→ YOUR TASK
Count the lines in the entries below that contain the word "индивидуально". Reply with that number alone.

→ DATA SHOWN
━━━━━━━━━━━━━━━━━━━━━━━━━━━━━━
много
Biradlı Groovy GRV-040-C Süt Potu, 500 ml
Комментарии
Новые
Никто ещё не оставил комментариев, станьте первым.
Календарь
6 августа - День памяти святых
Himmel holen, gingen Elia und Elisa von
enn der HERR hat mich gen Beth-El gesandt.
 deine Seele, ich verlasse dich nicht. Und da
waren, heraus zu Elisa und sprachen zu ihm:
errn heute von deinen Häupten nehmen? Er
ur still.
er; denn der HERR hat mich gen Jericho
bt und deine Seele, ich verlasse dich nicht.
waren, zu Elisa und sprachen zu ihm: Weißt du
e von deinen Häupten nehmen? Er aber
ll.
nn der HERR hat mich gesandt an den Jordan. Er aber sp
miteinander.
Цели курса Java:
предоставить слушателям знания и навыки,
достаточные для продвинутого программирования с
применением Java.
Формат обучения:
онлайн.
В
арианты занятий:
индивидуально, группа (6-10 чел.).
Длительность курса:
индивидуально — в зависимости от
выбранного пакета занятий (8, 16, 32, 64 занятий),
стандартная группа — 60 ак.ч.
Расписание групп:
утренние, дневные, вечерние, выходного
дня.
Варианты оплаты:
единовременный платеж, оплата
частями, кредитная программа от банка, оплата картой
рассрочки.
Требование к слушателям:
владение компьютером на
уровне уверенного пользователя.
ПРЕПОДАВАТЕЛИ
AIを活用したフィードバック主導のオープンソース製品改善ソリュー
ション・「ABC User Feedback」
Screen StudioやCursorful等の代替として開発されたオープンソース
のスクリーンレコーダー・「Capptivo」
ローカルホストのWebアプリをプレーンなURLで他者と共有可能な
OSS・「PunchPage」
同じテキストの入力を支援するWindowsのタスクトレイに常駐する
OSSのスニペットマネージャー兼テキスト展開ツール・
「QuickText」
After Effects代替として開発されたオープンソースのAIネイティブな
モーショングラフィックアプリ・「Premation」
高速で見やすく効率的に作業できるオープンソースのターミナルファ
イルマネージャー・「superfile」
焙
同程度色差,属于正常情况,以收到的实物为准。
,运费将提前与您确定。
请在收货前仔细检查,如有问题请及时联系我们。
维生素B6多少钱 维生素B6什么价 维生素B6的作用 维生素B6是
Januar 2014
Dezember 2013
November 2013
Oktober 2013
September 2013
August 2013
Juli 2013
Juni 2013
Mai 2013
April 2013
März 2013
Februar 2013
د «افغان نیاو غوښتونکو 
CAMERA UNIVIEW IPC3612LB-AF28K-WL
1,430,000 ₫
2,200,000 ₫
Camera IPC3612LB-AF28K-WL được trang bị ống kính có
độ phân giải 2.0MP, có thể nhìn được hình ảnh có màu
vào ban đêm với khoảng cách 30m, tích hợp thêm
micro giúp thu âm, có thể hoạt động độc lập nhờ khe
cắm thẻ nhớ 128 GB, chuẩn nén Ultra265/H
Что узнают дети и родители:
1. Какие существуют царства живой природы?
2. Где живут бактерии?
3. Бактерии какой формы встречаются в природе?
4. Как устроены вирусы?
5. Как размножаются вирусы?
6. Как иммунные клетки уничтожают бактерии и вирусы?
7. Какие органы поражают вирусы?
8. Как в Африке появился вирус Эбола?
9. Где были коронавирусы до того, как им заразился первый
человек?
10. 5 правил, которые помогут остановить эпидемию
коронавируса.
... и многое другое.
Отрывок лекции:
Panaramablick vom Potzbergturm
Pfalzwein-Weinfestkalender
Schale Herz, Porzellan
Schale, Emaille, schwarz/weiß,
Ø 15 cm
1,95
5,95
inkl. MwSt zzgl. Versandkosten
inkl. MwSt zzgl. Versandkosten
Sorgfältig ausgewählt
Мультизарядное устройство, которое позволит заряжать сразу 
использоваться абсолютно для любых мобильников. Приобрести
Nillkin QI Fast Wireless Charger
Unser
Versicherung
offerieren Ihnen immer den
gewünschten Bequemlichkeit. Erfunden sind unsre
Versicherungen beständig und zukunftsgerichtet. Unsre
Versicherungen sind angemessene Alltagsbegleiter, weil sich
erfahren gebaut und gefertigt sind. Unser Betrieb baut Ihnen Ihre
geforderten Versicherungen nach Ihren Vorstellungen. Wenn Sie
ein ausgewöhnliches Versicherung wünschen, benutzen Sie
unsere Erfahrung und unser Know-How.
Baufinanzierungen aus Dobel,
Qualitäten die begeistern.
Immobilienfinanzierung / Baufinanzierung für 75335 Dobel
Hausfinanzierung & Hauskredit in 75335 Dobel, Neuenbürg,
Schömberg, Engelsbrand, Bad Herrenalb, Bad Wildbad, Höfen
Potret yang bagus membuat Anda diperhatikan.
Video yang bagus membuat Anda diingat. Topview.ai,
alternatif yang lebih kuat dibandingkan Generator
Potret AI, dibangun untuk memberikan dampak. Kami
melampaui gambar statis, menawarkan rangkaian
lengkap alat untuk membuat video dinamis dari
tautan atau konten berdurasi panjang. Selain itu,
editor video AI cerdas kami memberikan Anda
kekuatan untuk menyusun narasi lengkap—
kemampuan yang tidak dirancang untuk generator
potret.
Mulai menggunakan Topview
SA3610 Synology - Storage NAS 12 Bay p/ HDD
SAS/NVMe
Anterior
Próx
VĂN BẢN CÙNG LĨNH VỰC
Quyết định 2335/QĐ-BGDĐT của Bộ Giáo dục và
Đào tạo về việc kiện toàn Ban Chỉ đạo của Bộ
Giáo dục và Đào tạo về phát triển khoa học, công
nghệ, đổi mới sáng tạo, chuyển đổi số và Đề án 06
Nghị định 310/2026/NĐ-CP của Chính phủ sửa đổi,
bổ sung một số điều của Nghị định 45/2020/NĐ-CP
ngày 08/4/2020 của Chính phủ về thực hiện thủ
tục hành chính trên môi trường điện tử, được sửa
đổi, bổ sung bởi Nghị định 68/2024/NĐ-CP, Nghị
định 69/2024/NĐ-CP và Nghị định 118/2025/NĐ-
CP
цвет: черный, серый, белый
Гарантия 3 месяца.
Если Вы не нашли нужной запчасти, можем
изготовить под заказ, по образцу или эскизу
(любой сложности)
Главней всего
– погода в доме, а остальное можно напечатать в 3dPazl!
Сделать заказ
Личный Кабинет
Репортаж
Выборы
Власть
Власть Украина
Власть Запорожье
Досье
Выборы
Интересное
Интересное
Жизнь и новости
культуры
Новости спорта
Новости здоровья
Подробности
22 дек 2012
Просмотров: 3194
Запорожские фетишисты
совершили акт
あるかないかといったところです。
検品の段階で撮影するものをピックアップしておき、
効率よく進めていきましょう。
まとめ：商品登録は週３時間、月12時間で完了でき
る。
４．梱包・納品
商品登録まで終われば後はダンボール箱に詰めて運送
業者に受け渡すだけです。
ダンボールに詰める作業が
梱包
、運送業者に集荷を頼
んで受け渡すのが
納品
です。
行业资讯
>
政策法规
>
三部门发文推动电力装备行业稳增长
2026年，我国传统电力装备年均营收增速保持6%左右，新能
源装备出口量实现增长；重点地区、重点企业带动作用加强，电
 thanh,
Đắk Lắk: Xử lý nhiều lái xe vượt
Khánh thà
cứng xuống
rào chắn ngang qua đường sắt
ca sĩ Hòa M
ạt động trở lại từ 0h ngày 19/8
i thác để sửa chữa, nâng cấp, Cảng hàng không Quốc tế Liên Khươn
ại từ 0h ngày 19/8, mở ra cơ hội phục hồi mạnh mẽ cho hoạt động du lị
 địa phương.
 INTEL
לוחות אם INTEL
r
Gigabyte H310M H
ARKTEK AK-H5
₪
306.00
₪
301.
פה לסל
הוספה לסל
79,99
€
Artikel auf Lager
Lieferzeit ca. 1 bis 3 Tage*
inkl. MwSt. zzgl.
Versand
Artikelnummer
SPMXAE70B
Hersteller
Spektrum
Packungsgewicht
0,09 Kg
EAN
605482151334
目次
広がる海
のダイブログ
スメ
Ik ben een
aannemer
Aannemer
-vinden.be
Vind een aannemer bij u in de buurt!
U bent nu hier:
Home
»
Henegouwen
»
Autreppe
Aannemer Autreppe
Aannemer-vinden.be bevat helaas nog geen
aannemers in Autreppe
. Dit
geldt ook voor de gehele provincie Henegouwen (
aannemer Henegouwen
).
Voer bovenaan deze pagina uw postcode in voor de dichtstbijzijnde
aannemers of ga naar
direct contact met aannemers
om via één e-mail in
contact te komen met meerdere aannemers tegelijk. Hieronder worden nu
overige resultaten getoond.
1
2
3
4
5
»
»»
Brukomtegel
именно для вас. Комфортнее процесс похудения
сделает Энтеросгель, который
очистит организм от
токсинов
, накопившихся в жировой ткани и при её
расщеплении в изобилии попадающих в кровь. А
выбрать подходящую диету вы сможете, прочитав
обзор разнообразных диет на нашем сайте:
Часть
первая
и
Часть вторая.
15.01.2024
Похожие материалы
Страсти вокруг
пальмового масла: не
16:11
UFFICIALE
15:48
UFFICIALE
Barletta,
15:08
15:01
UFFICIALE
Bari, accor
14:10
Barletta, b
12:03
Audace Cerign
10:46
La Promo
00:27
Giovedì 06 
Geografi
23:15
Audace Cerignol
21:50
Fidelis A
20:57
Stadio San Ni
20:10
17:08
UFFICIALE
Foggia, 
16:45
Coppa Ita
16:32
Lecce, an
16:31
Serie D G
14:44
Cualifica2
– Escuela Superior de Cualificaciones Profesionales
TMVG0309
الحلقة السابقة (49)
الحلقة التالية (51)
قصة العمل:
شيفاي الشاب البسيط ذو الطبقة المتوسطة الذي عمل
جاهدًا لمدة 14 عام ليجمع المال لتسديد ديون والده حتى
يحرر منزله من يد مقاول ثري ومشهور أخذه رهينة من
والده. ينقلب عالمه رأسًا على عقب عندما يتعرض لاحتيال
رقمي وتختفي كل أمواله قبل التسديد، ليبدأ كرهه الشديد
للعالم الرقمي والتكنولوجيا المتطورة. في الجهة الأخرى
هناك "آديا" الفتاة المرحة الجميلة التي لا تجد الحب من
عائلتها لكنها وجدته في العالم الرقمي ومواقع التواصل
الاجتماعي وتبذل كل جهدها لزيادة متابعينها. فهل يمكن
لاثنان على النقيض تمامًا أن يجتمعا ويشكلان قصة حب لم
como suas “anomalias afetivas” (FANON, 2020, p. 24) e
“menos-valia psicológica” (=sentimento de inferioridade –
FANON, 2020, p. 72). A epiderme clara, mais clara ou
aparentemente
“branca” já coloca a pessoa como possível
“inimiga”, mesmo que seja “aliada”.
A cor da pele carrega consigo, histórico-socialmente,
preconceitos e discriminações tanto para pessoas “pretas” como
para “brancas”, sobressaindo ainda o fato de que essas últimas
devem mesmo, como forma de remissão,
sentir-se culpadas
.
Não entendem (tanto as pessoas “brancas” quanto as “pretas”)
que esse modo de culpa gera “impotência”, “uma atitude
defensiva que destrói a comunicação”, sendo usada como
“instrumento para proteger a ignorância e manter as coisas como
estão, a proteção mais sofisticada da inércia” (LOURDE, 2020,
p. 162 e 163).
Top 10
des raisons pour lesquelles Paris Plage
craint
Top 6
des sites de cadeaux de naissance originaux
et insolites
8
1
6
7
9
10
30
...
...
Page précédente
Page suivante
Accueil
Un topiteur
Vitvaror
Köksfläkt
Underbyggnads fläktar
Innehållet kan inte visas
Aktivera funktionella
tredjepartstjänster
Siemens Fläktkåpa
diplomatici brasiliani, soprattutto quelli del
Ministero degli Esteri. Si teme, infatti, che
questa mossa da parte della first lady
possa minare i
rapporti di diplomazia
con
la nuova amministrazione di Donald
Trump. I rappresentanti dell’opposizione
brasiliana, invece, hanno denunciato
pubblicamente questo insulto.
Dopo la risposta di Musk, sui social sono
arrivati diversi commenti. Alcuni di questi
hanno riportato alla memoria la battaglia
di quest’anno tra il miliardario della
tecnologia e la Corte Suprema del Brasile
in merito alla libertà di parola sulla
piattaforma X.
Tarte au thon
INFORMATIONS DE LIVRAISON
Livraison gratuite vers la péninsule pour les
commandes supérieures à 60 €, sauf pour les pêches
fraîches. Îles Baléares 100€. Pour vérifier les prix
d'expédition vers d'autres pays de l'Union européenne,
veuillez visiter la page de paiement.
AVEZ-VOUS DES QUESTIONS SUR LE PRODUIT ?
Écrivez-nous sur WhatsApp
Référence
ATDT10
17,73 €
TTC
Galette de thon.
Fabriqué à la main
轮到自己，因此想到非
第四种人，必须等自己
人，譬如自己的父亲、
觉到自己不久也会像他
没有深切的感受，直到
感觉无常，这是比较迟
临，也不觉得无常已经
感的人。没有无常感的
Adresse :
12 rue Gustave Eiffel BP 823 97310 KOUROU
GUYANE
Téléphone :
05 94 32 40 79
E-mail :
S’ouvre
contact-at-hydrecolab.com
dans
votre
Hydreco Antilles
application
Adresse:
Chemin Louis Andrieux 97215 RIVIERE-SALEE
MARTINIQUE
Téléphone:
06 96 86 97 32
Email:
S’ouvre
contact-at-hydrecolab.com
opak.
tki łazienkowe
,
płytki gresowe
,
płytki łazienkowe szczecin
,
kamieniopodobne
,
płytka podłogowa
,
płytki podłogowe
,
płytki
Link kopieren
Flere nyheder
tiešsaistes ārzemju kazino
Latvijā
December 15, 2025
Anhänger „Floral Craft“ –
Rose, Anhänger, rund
━━━━━━━━━━━━━━━━━━━━━━━━━━━━━━
→ REPLY
2